The 'Jurassic Park effect': How a generation fell in love with dinosaurs

Researchers, like Edmonton's Gavin Bradley, use the term “Jurassic Park effect” to refer to a widely-held theory that Jurassic Park led to an increase in paleontologists, research funding and technology.

University of Alberta professor credits Jurassic Park for inspiring dinosaur research

Gavin Bradley says the 'Jurassic Park effect' inspired him and many others to study dinosaurs. (Gavin Bradley)

When Gavin Bradley was a boy, he was already dreaming about his career — thanks to a Hollywood blockbuster.

Now a University of Alberta paleontologist, Bradley told CBC Radio's Edmonton AM he is "100 per cent in the Jurassic-Park-effect camp."

Researchers use the term "Jurassic Park effect" to refer to a theory that the movie franchise has led to an increase in the number of paleontologists, not to mention more research funding and new technology.

"It's not an exaggeration to say there's no paleontologist in their 20- or 30-somethings that hasn't been directly or indirectly impacted by that movie," said Bradley.

On average, a new dinosaur species is described every week, Bradley says. (Gavin Bradley)

Bradley was six or seven when the first Jurassic Park movie came out in 1993. He watched it over and over again.

But studying dinosaurs was hard in Belfast, Ireland, a fossil desert. So Bradley relied on books and exhibits to satiate his curiosity.

Jurassic Park is also partly to thank for dinosaur-related research funding, he said.
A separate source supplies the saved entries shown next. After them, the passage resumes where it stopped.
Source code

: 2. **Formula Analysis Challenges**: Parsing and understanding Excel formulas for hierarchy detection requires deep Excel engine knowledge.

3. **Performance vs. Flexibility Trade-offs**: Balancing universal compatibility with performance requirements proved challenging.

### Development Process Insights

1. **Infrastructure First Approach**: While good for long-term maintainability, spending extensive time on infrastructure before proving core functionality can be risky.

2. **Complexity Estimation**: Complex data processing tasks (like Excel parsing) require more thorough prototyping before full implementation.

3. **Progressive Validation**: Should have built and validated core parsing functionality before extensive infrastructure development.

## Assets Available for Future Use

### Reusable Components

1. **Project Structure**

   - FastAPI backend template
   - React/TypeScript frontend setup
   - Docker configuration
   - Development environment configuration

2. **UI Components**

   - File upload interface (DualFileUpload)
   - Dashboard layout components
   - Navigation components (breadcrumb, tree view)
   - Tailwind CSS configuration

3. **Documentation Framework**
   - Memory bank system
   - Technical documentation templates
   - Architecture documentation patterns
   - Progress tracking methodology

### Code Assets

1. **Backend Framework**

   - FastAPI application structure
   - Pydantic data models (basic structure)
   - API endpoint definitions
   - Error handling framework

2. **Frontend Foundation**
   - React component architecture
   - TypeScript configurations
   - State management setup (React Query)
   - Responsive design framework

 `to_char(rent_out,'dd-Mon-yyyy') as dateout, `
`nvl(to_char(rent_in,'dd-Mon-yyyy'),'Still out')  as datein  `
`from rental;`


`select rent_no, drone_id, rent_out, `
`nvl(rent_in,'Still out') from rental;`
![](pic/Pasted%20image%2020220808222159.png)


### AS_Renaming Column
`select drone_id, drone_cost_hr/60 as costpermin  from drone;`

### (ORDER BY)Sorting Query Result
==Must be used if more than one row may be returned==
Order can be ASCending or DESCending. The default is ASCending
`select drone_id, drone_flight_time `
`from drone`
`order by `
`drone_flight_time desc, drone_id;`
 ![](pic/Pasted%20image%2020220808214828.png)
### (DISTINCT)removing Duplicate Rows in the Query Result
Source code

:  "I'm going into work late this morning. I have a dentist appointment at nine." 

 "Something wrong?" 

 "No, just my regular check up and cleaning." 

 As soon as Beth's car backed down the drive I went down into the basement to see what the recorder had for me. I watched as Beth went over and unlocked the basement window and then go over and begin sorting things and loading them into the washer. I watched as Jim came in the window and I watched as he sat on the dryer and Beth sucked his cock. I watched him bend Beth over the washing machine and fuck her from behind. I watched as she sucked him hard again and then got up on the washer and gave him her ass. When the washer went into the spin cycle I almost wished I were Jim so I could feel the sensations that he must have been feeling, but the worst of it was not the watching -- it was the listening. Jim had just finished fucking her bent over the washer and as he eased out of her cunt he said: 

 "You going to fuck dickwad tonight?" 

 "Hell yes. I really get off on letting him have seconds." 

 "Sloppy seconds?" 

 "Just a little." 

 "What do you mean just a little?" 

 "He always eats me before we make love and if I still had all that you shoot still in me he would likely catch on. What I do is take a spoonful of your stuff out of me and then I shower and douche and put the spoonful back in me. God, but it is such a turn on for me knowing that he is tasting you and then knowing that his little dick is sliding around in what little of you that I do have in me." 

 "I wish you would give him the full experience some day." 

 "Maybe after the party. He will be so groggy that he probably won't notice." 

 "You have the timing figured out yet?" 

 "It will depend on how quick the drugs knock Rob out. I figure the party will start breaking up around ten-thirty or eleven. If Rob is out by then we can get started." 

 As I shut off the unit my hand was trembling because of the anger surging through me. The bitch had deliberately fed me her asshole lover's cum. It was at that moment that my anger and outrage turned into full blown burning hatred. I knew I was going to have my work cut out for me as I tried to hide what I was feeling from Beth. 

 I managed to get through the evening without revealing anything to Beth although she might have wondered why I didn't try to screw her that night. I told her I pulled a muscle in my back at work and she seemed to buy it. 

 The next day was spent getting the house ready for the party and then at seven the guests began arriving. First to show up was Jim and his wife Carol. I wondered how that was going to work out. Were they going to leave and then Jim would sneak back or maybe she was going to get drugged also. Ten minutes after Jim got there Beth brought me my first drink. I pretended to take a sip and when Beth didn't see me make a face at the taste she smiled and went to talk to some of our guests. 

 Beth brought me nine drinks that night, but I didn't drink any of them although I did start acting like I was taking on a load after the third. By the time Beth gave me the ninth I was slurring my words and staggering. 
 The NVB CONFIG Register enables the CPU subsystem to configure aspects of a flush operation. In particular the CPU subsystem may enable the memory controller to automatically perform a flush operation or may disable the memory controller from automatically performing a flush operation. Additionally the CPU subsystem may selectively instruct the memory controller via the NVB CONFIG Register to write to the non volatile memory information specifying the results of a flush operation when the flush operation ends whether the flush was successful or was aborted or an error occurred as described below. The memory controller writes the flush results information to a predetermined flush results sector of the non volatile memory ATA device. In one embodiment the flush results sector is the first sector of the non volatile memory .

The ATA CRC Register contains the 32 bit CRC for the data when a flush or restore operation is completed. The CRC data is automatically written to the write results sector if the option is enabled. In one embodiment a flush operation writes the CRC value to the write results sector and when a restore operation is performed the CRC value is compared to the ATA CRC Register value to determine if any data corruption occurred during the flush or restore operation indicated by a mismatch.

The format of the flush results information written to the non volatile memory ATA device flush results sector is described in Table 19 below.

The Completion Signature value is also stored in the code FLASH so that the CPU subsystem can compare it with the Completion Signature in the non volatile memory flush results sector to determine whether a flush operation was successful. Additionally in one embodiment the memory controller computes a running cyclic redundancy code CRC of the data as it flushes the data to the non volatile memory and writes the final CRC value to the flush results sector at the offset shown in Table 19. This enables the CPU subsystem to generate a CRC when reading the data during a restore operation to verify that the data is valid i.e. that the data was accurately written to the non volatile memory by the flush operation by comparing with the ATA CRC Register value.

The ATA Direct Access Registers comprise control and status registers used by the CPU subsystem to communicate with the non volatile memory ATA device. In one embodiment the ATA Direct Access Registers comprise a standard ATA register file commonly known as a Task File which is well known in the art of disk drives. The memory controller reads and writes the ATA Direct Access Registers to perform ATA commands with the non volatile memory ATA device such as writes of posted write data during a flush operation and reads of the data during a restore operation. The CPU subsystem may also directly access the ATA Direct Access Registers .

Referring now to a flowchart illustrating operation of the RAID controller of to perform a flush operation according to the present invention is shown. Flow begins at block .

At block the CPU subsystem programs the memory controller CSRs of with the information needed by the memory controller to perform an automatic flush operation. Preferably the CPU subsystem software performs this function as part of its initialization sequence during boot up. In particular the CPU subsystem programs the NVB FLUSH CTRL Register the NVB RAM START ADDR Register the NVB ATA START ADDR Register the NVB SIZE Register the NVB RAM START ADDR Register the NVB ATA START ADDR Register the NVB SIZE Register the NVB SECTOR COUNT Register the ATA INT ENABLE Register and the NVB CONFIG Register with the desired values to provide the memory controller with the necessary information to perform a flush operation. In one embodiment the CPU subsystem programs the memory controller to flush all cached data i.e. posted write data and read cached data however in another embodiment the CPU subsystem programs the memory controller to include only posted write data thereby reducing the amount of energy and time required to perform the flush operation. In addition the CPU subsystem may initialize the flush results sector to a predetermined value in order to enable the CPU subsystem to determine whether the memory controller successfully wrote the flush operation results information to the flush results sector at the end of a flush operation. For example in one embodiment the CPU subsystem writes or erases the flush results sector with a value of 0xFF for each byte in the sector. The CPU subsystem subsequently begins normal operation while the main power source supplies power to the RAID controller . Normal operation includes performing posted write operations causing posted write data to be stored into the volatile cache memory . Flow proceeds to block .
The films led to "more public interest, which meant more people wanted to see them in museums, so more funding was attached to the field," Bradley said.

The franchise's success, he said, inspired Universal Studios and Amblin Entertainment to start the Jurassic Foundation, a non-profit organization dedicated to advancing international dinosaur research. 

The technology imagined in Jurassic Park has also been a driving force, he said, and today more people are devoting their lives to the study of dinosaurs. 

"The time we're living in now is referred to as the golden age of dinosaur discovery," Bradley said. "On average, a new dinosaur species is described every single week."

Bradley, 28, moved to Alberta seven years ago because the province is infested with fossils. 

He teaches undergraduate students at the University of Alberta and also leads online courses.

 A six-year-old took one of Bradley's online courses a dozen times before traveling from the United States to the University of Alberta for a lab tour. 

"It's really cool for me to think that a course ... could be the Jurassic Park for this next generation," he said.